The 2010-2011 CA/CMA position paper on the proposed merger gave five reasons why it should be pursued:

1. The existing regulatory framework was complex and costly.
2. The differences in the functions pursued by the various designation holders were disappearing.
3. A strong Canadian voice was needed on the world stage.
4. It was necessary to compete with other accounting designations that were going global, such as the Chartered Global Management Accountant (promoted by the American Institute of Certified Public Accountants and the Chartered Institute of Management Accountants) and CPA Australia.
5. It was desirable to act proactively, instead of waiting for reforms imposed by various governments.

There was significant resistance by the CA membership at the time, who were concerned that their collective image would be diminished as a result.

Following the consolidation, the following observations have been made:

1. Based on a social network theory analysis, it appears that those associated with the former chartered accountant bodies have generally had a disproportionate impact in the attainment of political power within the new CPA bodies, extending even to ousting the knowledge base that had been accumulated within the other legacy bodies.
2. The new CPA bodies have adopted a more passive approach in recruiting new members, in contrast to the activity undertaken by the previous legacy bodies.

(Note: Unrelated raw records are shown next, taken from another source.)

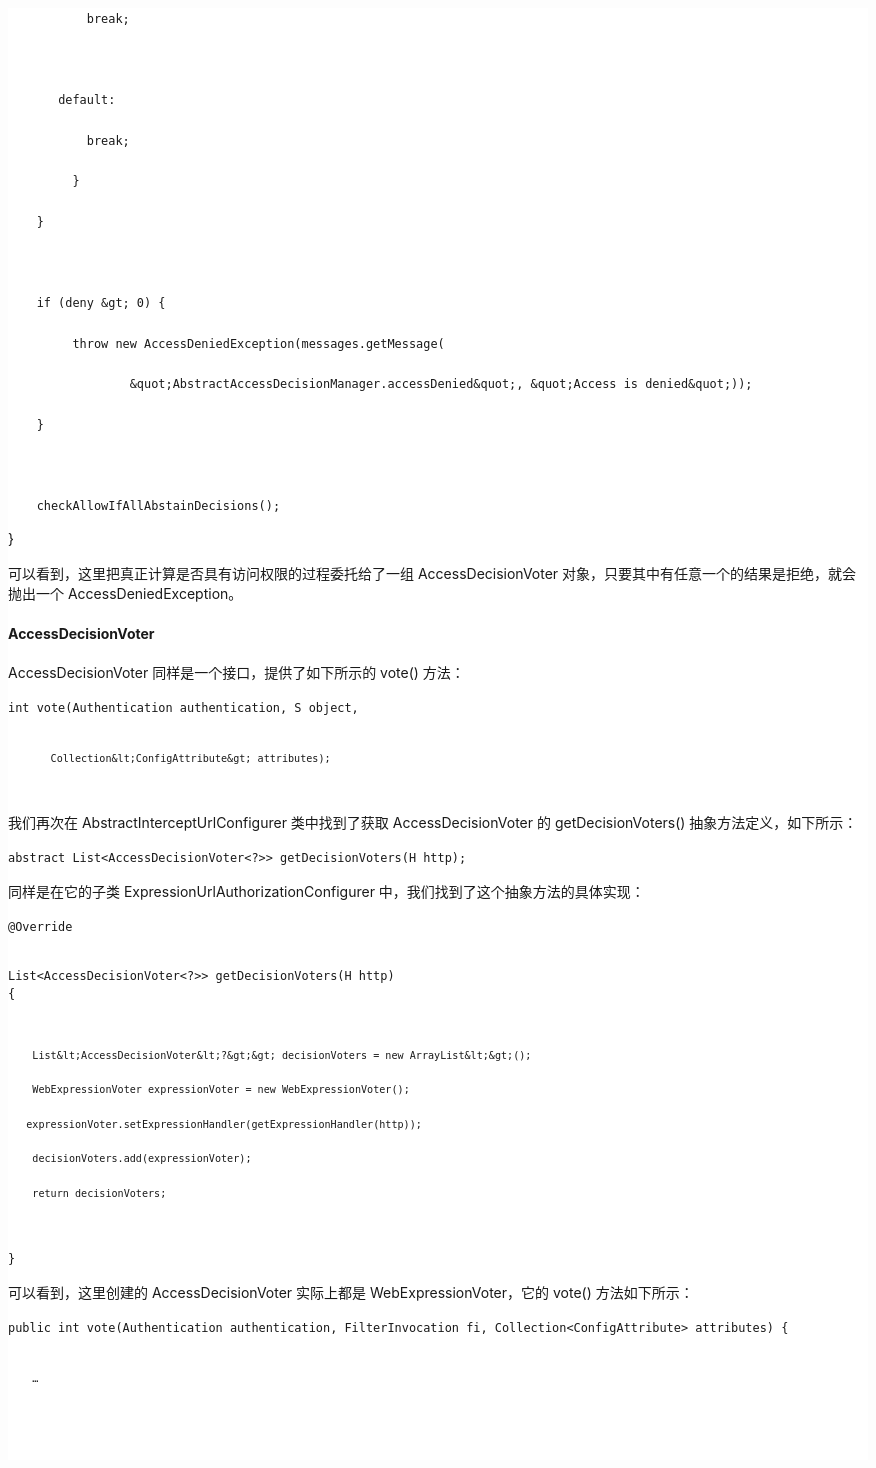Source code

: 
               break;

 

           default:

               break;

             }

        }

 

        if (deny &gt; 0) {

             throw new AccessDeniedException(messages.getMessage(

                     &quot;AbstractAccessDecisionManager.accessDenied&quot;, &quot;Access is denied&quot;));

        }

 

        checkAllowIfAllAbstainDecisions();

}
</code></pre>
<p>可以看到，这里把真正计算是否具有访问权限的过程委托给了一组 AccessDecisionVoter 对象，只要其中有任意一个的结果是拒绝，就会抛出一个 AccessDeniedException。</p>
<h4>AccessDecisionVoter</h4>
<p>AccessDecisionVoter 同样是一个接口，提供了如下所示的 vote() 方法：</p>
<pre><code>int vote(Authentication authentication, S object,

           Collection&lt;ConfigAttribute&gt; attributes);
</code></pre>
<p>我们再次在 AbstractInterceptUrlConfigurer 类中找到了获取 AccessDecisionVoter 的 getDecisionVoters() 抽象方法定义，如下所示：</p>
<pre><code>abstract List&lt;AccessDecisionVoter&lt;?&gt;&gt; getDecisionVoters(H http);
</code></pre>
<p>同样是在它的子类 ExpressionUrlAuthorizationConfigurer 中，我们找到了这个抽象方法的具体实现：</p>
<pre><code>@Override

List&lt;AccessDecisionVoter&lt;?&gt;&gt; getDecisionVoters(H http) {

        List&lt;AccessDecisionVoter&lt;?&gt;&gt; decisionVoters = new ArrayList&lt;&gt;();

        WebExpressionVoter expressionVoter = new WebExpressionVoter();

       expressionVoter.setExpressionHandler(getExpressionHandler(http));

        decisionVoters.add(expressionVoter);

        return decisionVoters;

}
</code></pre>
<p>可以看到，这里创建的 AccessDecisionVoter 实际上都是 WebExpressionVoter，它的 vote() 方法如下所示：</p>
<pre><code>public int vote(Authentication authentication, FilterInvocation fi, Collection&lt;ConfigAttribute&gt; attributes) {

        …
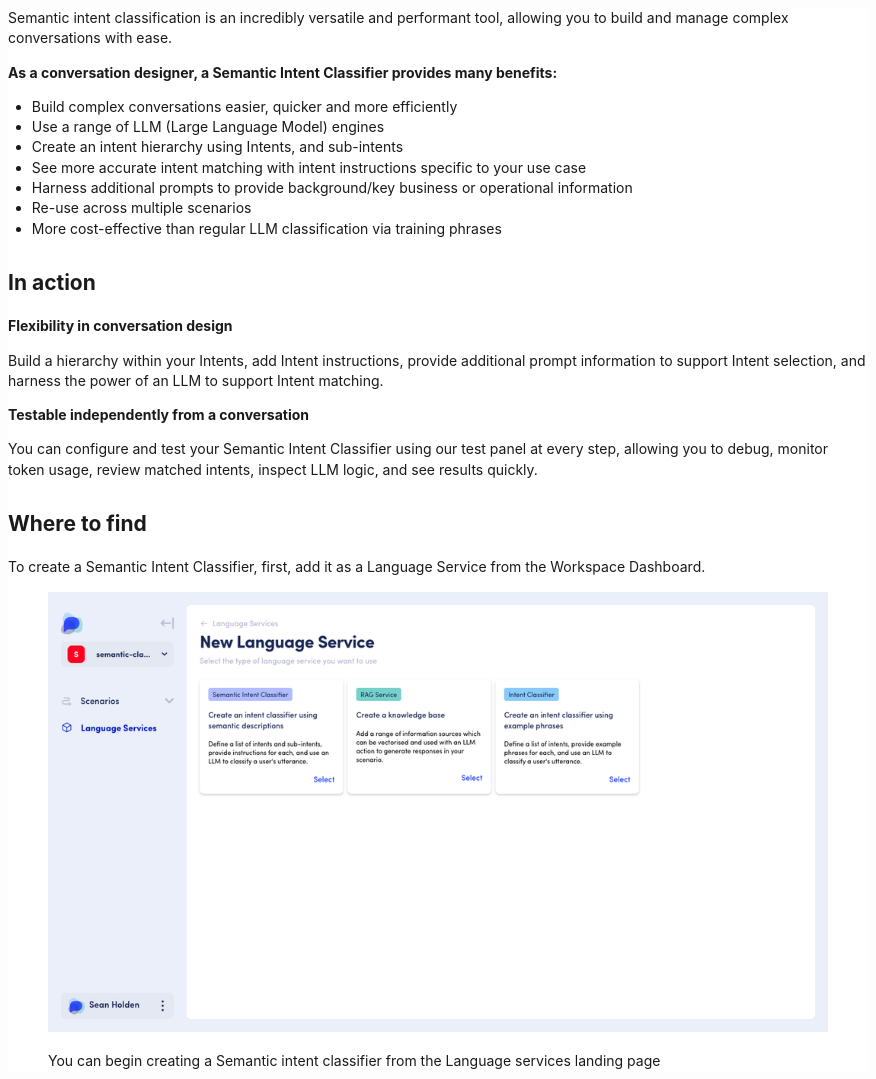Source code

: Semantic intent classification is an incredibly versatile and performant tool, allowing you to build and manage complex conversations with ease.&#x20;

**As a conversation designer, a Semantic Intent Classifier provides many benefits:**&#x20;

* Build complex conversations easier, quicker and more efficiently&#x20;
* Use a range of LLM (Large Language Model) engines&#x20;
* Create an intent hierarchy  using Intents, and sub-intents&#x20;
* See more accurate intent matching with intent instructions specific to your use case&#x20;
* Harness additional prompts to provide background/key business or operational information
* Re-use across multiple scenarios&#x20;
* More cost-effective than regular LLM classification via training phrases

## In action&#x20;

**Flexibility in conversation design**&#x20;

Build a hierarchy within your Intents, add Intent instructions, provide additional prompt information to support Intent selection, and harness the power of an LLM to support Intent matching.

**Testable independently from a conversation**

You can configure and test your Semantic Intent Classifier using our test panel at every step, allowing you to debug, monitor token usage, review matched intents, inspect LLM logic, and see results quickly.

## Where to find&#x20;

To create a Semantic Intent Classifier, first, add it as a Language Service from the Workspace Dashboard.&#x20;

<figure><img src="../../../../.gitbook/assets/screencapture-semantic-classifiers-cloud-dev1-engineering-opendialog-app-admin-language-services-type-2024-09-05-09_54_57.png" alt="The language services landing page within the Open Dialog product - showing a semantic classifier "><figcaption><p>You can begin creating a Semantic intent classifier from the Language services landing page</p></figcaption></figure>
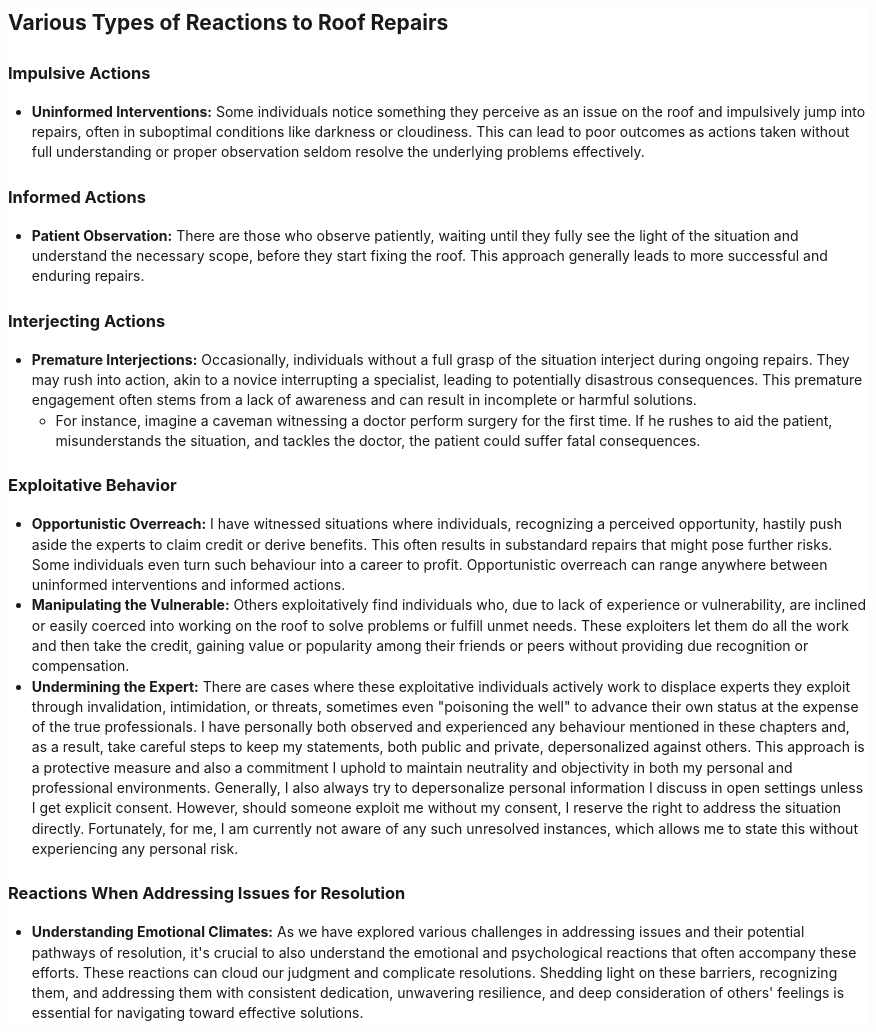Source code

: 
## Various Types of Reactions to Roof Repairs

### Impulsive Actions
- **Uninformed Interventions:** Some individuals notice something they perceive as an issue on the roof and impulsively jump into repairs, often in suboptimal conditions like darkness or cloudiness. This can lead to poor outcomes as actions taken without full understanding or proper observation seldom resolve the underlying problems effectively.

### Informed Actions
- **Patient Observation:** There are those who observe patiently, waiting until they fully see the light of the situation and understand the necessary scope, before they start fixing the roof. This approach generally leads to more successful and enduring repairs.

### Interjecting Actions
- **Premature Interjections:** Occasionally, individuals without a full grasp of the situation interject during ongoing repairs. They may rush into action, akin to a novice interrupting a specialist, leading to potentially disastrous consequences. This premature engagement often stems from a lack of awareness and can result in incomplete or harmful solutions.
  - For instance, imagine a caveman witnessing a doctor perform surgery for the first time. If he rushes to aid the patient, misunderstands the situation, and tackles the doctor, the patient could suffer fatal consequences.

### Exploitative Behavior
- **Opportunistic Overreach:** I have witnessed situations where individuals, recognizing a perceived opportunity, hastily push aside the experts to claim credit or derive benefits. This often results in substandard repairs that might pose further risks. Some individuals even turn such behaviour into a career to profit. Opportunistic overreach can range anywhere between uninformed interventions and informed actions.
- **Manipulating the Vulnerable:** Others exploitatively find individuals who, due to lack of experience or vulnerability, are inclined or easily coerced into working on the roof to solve problems or fulfill unmet needs. These exploiters let them do all the work and then take the credit, gaining value or popularity among their friends or peers without providing due recognition or compensation.
- **Undermining the Expert:** There are cases where these exploitative individuals actively work to displace experts they exploit through invalidation, intimidation, or threats, sometimes even "poisoning the well" to advance their own status at the expense of the true professionals. 
I have personally both observed and experienced any behaviour mentioned in these chapters and, as a result, take careful steps to keep my statements, both public and private, depersonalized against others. This approach is a protective measure and also a commitment I uphold to maintain neutrality and objectivity in both my personal and professional environments. Generally, I also always try to depersonalize personal information I discuss in open settings unless I get explicit consent. However, should someone exploit me without my consent, I reserve the right to address the situation directly. Fortunately, for me, I am currently not aware of any such unresolved instances, which allows me to state this without experiencing any personal risk.

### Reactions When Addressing Issues for Resolution

- **Understanding Emotional Climates:** As we have explored various challenges in addressing issues and their potential pathways of resolution, it's crucial to also understand the emotional and psychological reactions that often accompany these efforts. These reactions can cloud our judgment and complicate resolutions. Shedding light on these barriers, recognizing them, and addressing them with consistent dedication, unwavering resilience, and deep consideration of others' feelings is essential for navigating toward effective solutions.
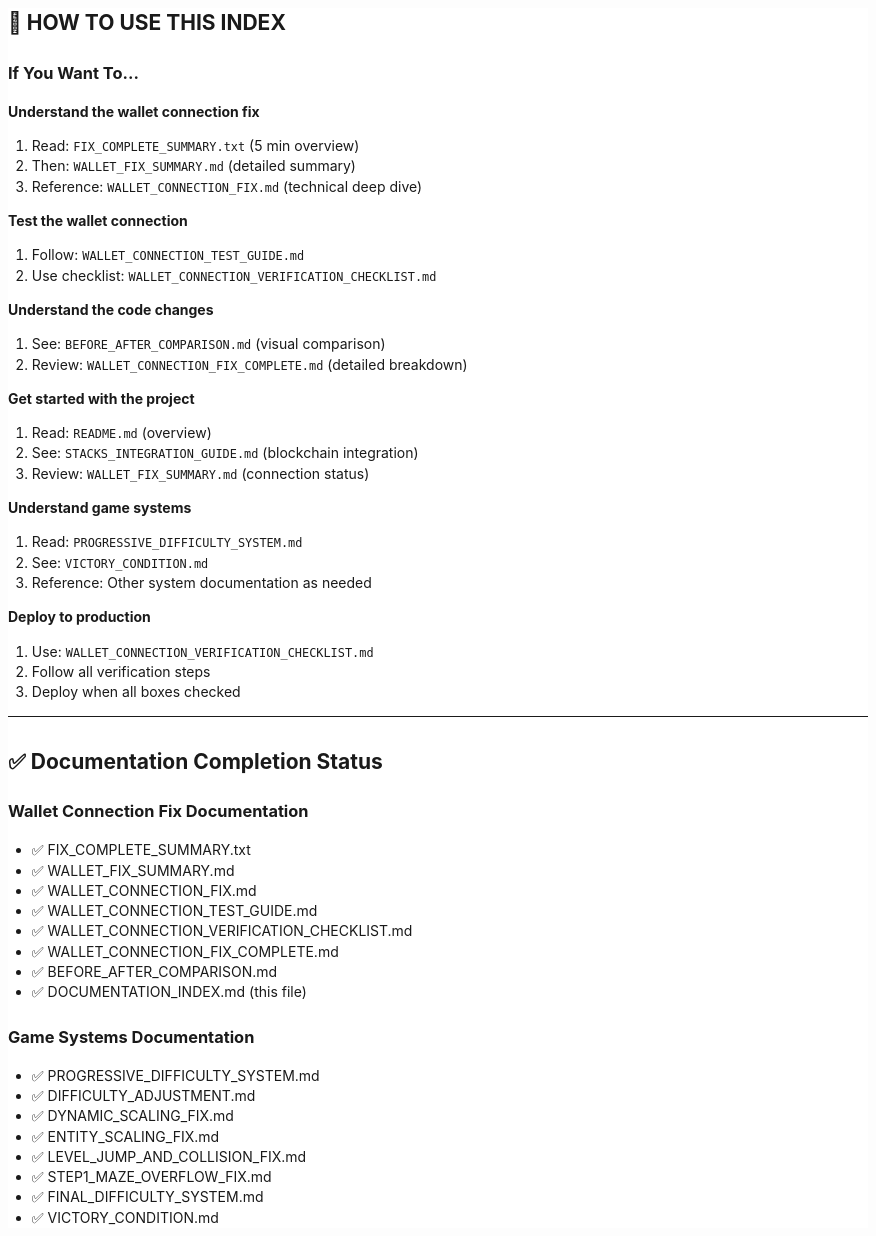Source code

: 
## 🎯 HOW TO USE THIS INDEX

### If You Want To...

**Understand the wallet connection fix**
1. Read: `FIX_COMPLETE_SUMMARY.txt` (5 min overview)
2. Then: `WALLET_FIX_SUMMARY.md` (detailed summary)
3. Reference: `WALLET_CONNECTION_FIX.md` (technical deep dive)

**Test the wallet connection**
1. Follow: `WALLET_CONNECTION_TEST_GUIDE.md`
2. Use checklist: `WALLET_CONNECTION_VERIFICATION_CHECKLIST.md`

**Understand the code changes**
1. See: `BEFORE_AFTER_COMPARISON.md` (visual comparison)
2. Review: `WALLET_CONNECTION_FIX_COMPLETE.md` (detailed breakdown)

**Get started with the project**
1. Read: `README.md` (overview)
2. See: `STACKS_INTEGRATION_GUIDE.md` (blockchain integration)
3. Review: `WALLET_FIX_SUMMARY.md` (connection status)

**Understand game systems**
1. Read: `PROGRESSIVE_DIFFICULTY_SYSTEM.md`
2. See: `VICTORY_CONDITION.md`
3. Reference: Other system documentation as needed

**Deploy to production**
1. Use: `WALLET_CONNECTION_VERIFICATION_CHECKLIST.md`
2. Follow all verification steps
3. Deploy when all boxes checked

---

## ✅ Documentation Completion Status

### Wallet Connection Fix Documentation
- ✅ FIX_COMPLETE_SUMMARY.txt
- ✅ WALLET_FIX_SUMMARY.md
- ✅ WALLET_CONNECTION_FIX.md
- ✅ WALLET_CONNECTION_TEST_GUIDE.md
- ✅ WALLET_CONNECTION_VERIFICATION_CHECKLIST.md
- ✅ WALLET_CONNECTION_FIX_COMPLETE.md
- ✅ BEFORE_AFTER_COMPARISON.md
- ✅ DOCUMENTATION_INDEX.md (this file)

### Game Systems Documentation
- ✅ PROGRESSIVE_DIFFICULTY_SYSTEM.md
- ✅ DIFFICULTY_ADJUSTMENT.md
- ✅ DYNAMIC_SCALING_FIX.md
- ✅ ENTITY_SCALING_FIX.md
- ✅ LEVEL_JUMP_AND_COLLISION_FIX.md
- ✅ STEP1_MAZE_OVERFLOW_FIX.md
- ✅ FINAL_DIFFICULTY_SYSTEM.md
- ✅ VICTORY_CONDITION.md
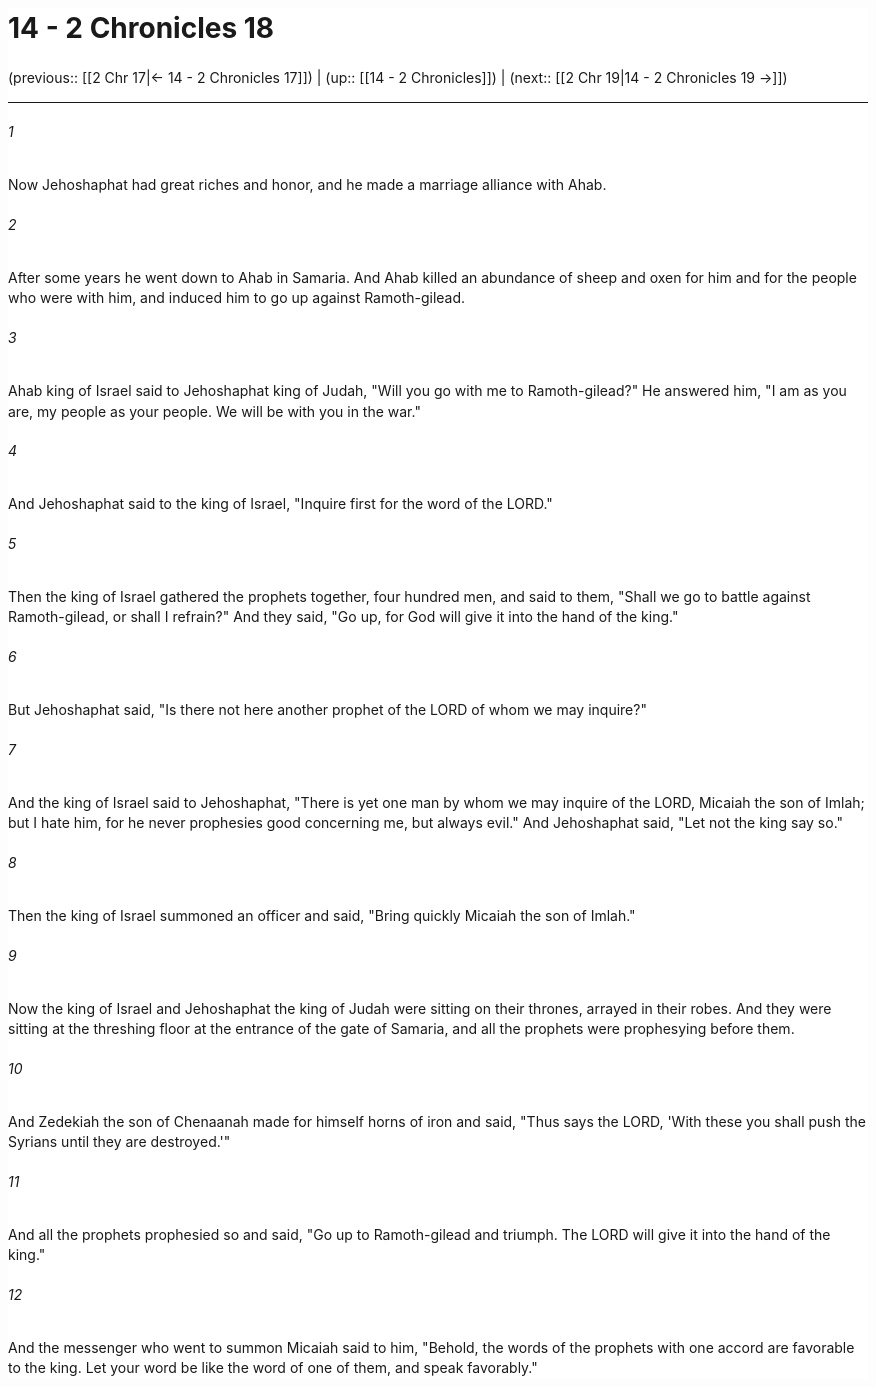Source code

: # 14 - 2 Chronicles 18

(previous:: [[2 Chr 17|← 14 - 2 Chronicles 17]]) | (up:: [[14 - 2 Chronicles]]) | (next:: [[2 Chr 19|14 - 2 Chronicles 19 →]])

***


###### 1 
Now Jehoshaphat had great riches and honor, and he made a marriage alliance with Ahab. 

###### 2 
After some years he went down to Ahab in Samaria. And Ahab killed an abundance of sheep and oxen for him and for the people who were with him, and induced him to go up against Ramoth-gilead. 

###### 3 
Ahab king of Israel said to Jehoshaphat king of Judah, "Will you go with me to Ramoth-gilead?" He answered him, "I am as you are, my people as your people. We will be with you in the war." 

###### 4 
And Jehoshaphat said to the king of Israel, "Inquire first for the word of the LORD." 

###### 5 
Then the king of Israel gathered the prophets together, four hundred men, and said to them, "Shall we go to battle against Ramoth-gilead, or shall I refrain?" And they said, "Go up, for God will give it into the hand of the king." 

###### 6 
But Jehoshaphat said, "Is there not here another prophet of the LORD of whom we may inquire?" 

###### 7 
And the king of Israel said to Jehoshaphat, "There is yet one man by whom we may inquire of the LORD, Micaiah the son of Imlah; but I hate him, for he never prophesies good concerning me, but always evil." And Jehoshaphat said, "Let not the king say so." 

###### 8 
Then the king of Israel summoned an officer and said, "Bring quickly Micaiah the son of Imlah." 

###### 9 
Now the king of Israel and Jehoshaphat the king of Judah were sitting on their thrones, arrayed in their robes. And they were sitting at the threshing floor at the entrance of the gate of Samaria, and all the prophets were prophesying before them. 

###### 10 
And Zedekiah the son of Chenaanah made for himself horns of iron and said, "Thus says the LORD, 'With these you shall push the Syrians until they are destroyed.'" 

###### 11 
And all the prophets prophesied so and said, "Go up to Ramoth-gilead and triumph. The LORD will give it into the hand of the king." 

###### 12 
And the messenger who went to summon Micaiah said to him, "Behold, the words of the prophets with one accord are favorable to the king. Let your word be like the word of one of them, and speak favorably."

==Foreign professional bodies active in Canada==
As possession of a Canadian professional accounting designation is not generally a mandatory requirement to hold a Canadian financial position, other professional bodies have members who also work in Canada, of which the most significant are:

- Chartered Institute of Management Accountants
- Association of Chartered Certified Accountants
- Institute of Management Accountants

The provincial CPA bodies have been active in seeking to protect the designation. In October 2019, however, CPA Ontario and the Quebec Ordre failed in their oppositions filed at the Trademarks Opposition Board with respect to certain trademark applications filed by AICPA and CIMA, as the protections secured by provincial statutes were irrelevant in the face of their prior use by the foreign bodies as governed by federal law.